── ROWS

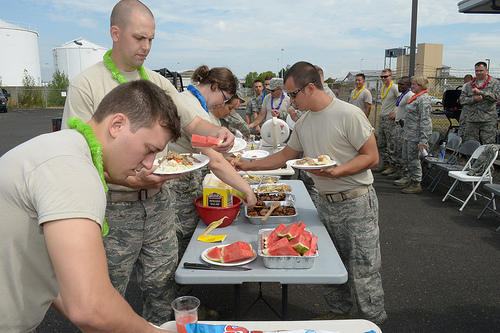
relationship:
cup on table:
[172, 293, 206, 332] [159, 294, 205, 330]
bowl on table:
[188, 193, 242, 222] [174, 150, 370, 330]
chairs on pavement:
[443, 141, 496, 208] [378, 180, 481, 317]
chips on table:
[253, 179, 293, 197] [264, 269, 352, 283]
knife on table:
[181, 259, 253, 276] [178, 160, 389, 330]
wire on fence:
[365, 68, 498, 78] [18, 81, 68, 114]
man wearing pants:
[268, 60, 431, 327] [103, 180, 388, 331]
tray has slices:
[247, 199, 308, 225] [260, 218, 318, 264]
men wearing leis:
[392, 76, 427, 199] [73, 50, 153, 235]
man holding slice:
[268, 60, 431, 327] [190, 130, 230, 154]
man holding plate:
[268, 60, 431, 327] [162, 147, 218, 187]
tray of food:
[247, 199, 308, 225] [210, 137, 334, 274]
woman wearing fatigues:
[161, 66, 222, 227] [111, 189, 392, 328]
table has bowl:
[176, 143, 354, 306] [188, 193, 242, 222]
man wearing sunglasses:
[268, 60, 431, 327] [230, 60, 397, 316]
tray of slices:
[247, 199, 308, 225] [257, 220, 327, 269]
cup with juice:
[172, 293, 206, 332] [165, 283, 202, 329]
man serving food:
[268, 60, 431, 327] [283, 145, 346, 175]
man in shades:
[268, 60, 431, 327] [283, 84, 308, 106]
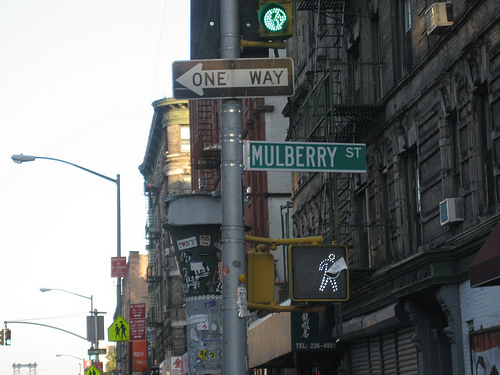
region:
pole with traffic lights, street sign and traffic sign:
[166, 6, 371, 369]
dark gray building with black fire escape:
[285, 10, 493, 369]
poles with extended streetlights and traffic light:
[0, 140, 122, 368]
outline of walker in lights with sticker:
[285, 236, 351, 301]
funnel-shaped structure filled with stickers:
[162, 190, 227, 371]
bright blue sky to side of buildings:
[5, 1, 190, 369]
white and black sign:
[170, 54, 289, 97]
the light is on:
[317, 254, 337, 289]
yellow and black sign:
[105, 316, 131, 340]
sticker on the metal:
[178, 234, 196, 249]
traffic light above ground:
[0, 326, 11, 346]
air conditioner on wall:
[440, 196, 462, 224]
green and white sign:
[247, 139, 366, 173]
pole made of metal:
[220, 1, 249, 373]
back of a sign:
[87, 316, 104, 339]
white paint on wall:
[458, 281, 498, 373]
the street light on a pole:
[0, 136, 135, 373]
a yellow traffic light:
[245, 227, 351, 326]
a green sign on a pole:
[241, 134, 373, 181]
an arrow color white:
[163, 50, 297, 107]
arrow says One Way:
[166, 52, 298, 106]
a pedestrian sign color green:
[97, 309, 139, 350]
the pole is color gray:
[206, 1, 260, 372]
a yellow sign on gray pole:
[228, 4, 302, 56]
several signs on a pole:
[102, 172, 151, 373]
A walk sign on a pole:
[283, 242, 347, 300]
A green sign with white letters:
[245, 140, 365, 174]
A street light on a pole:
[10, 150, 35, 164]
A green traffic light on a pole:
[255, 2, 293, 38]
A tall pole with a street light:
[108, 157, 127, 374]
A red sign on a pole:
[110, 254, 127, 277]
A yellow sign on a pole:
[104, 317, 131, 340]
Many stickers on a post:
[174, 227, 223, 373]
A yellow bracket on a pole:
[235, 229, 287, 306]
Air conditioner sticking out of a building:
[434, 195, 464, 226]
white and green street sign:
[240, 133, 365, 178]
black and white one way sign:
[168, 54, 293, 98]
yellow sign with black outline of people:
[109, 316, 130, 344]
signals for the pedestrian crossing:
[246, 227, 347, 317]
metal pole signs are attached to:
[213, 0, 251, 367]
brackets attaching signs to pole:
[215, 97, 243, 173]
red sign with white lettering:
[108, 252, 127, 277]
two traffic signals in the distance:
[0, 329, 14, 346]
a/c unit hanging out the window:
[436, 196, 460, 221]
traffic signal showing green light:
[239, 4, 296, 49]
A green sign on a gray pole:
[245, 140, 368, 173]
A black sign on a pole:
[171, 58, 298, 98]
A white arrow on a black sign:
[176, 65, 289, 91]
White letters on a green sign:
[250, 143, 364, 168]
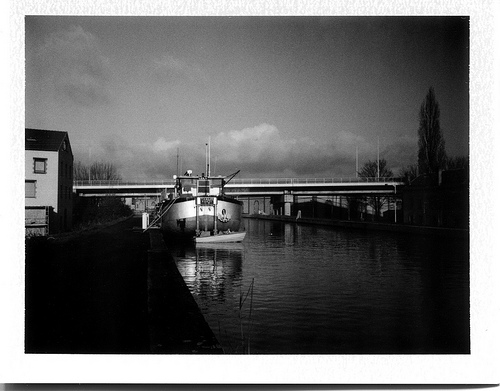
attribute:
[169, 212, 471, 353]
water — calm 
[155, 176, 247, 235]
boat — docked 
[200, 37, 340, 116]
sky — cloudy , hazy 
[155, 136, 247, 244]
ship — large 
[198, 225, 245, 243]
boat — smaller 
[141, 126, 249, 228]
boat — larger 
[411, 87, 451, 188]
tree — tall 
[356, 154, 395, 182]
tree — large 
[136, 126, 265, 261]
ship — large 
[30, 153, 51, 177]
window — small , square 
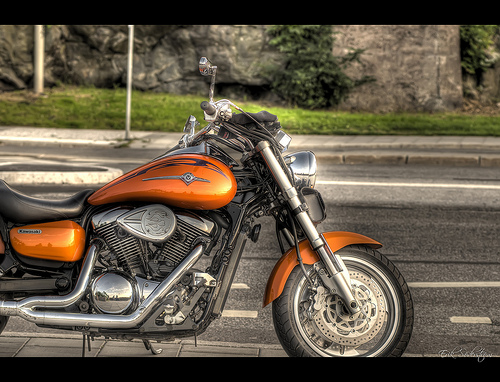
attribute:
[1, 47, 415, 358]
motorcycle — orange, parked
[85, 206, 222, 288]
engine — v twin, silver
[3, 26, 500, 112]
wall — background, brown, heavy, gray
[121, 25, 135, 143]
pole — metal, gray, white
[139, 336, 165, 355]
kickstand — down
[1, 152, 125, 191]
island — concrete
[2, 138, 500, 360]
street — gray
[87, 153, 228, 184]
marks — black, tribal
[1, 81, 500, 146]
grass — green, background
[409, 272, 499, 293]
line — white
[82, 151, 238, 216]
tank — orange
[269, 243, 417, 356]
wheel — black, roudn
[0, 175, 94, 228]
seat — leather, black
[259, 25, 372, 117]
tree — background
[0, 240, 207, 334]
pipes — silver, chrome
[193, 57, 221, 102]
mirror — metal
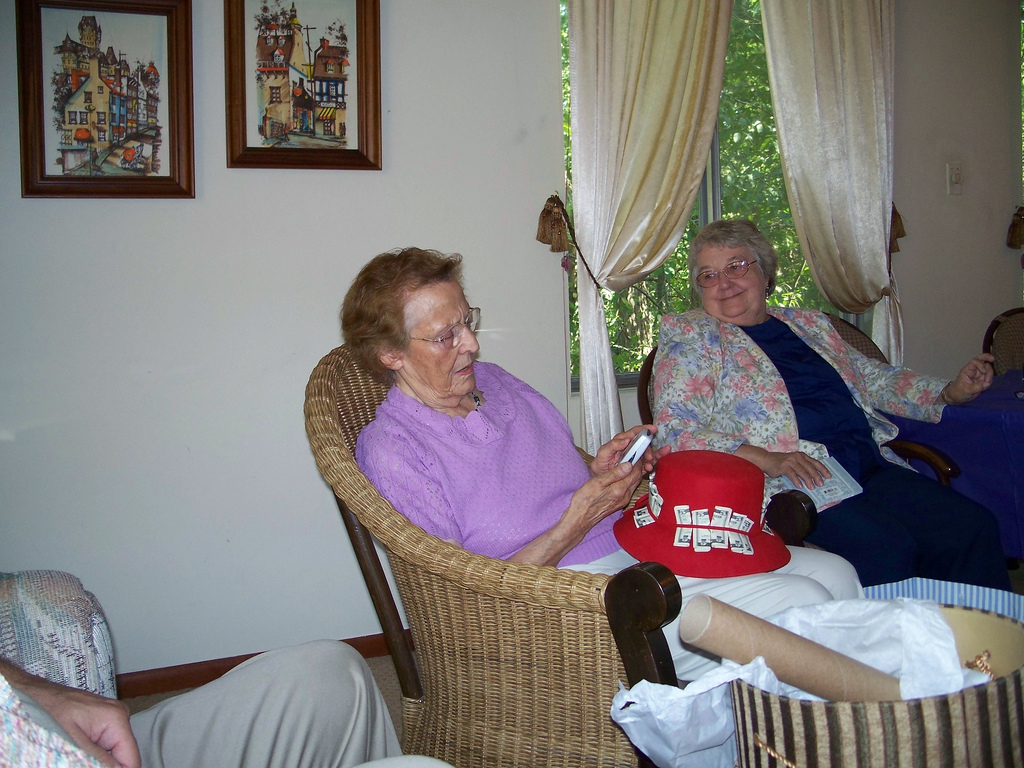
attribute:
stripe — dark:
[746, 691, 766, 765]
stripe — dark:
[765, 691, 781, 765]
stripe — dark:
[767, 703, 797, 754]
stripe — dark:
[798, 659, 819, 764]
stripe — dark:
[822, 705, 861, 764]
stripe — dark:
[841, 685, 874, 763]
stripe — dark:
[878, 698, 902, 762]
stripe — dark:
[896, 703, 922, 765]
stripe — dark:
[922, 695, 949, 765]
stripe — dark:
[964, 685, 991, 753]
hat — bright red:
[628, 442, 818, 567]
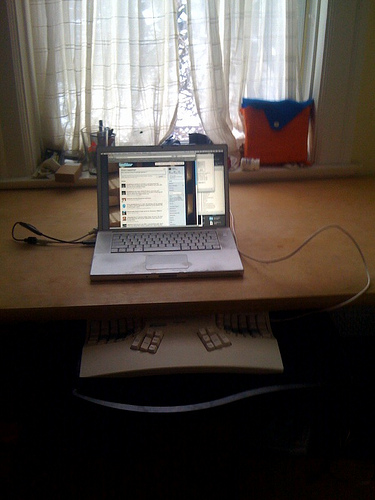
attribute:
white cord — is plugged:
[262, 237, 323, 309]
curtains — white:
[10, 1, 328, 166]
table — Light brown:
[0, 170, 373, 310]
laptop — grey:
[92, 151, 255, 217]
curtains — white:
[36, 2, 318, 155]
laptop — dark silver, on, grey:
[87, 140, 247, 283]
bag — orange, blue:
[239, 96, 314, 166]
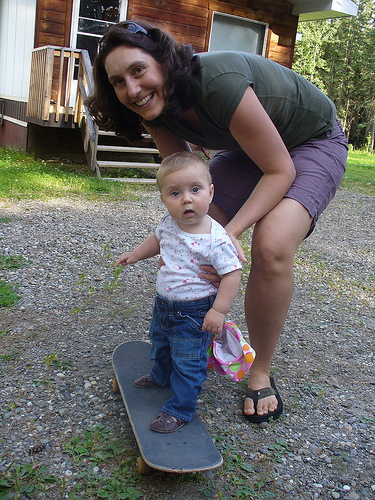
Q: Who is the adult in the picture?
A: A woman.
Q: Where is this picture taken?
A: Outside of a home.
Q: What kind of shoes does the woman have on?
A: Flip flops.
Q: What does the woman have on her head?
A: Sunglasses.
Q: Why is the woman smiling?
A: She is excited to be holding the child on the skateboard.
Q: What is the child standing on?
A: A skateboard.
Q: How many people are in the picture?
A: Two.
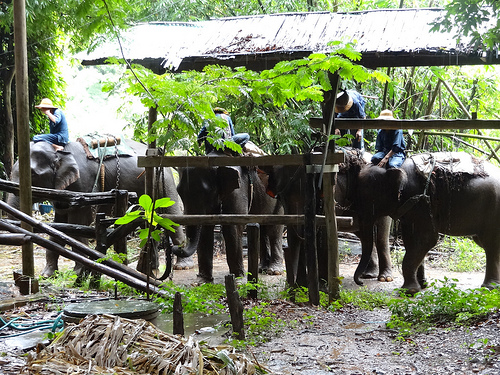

────

TO DO:
Which lines in the rows above contain the word "green"? Extract every one of them.

OUTPUT OF THE TASK:
green and white sign:
a green sign on a pole:
a pedestrian sign color green:
A green sign with white letters:
A green traffic light on a pole:
white and green street sign:
traffic signal showing green light:
A green sign on a gray pole:
White letters on a green sign:
grass — green, background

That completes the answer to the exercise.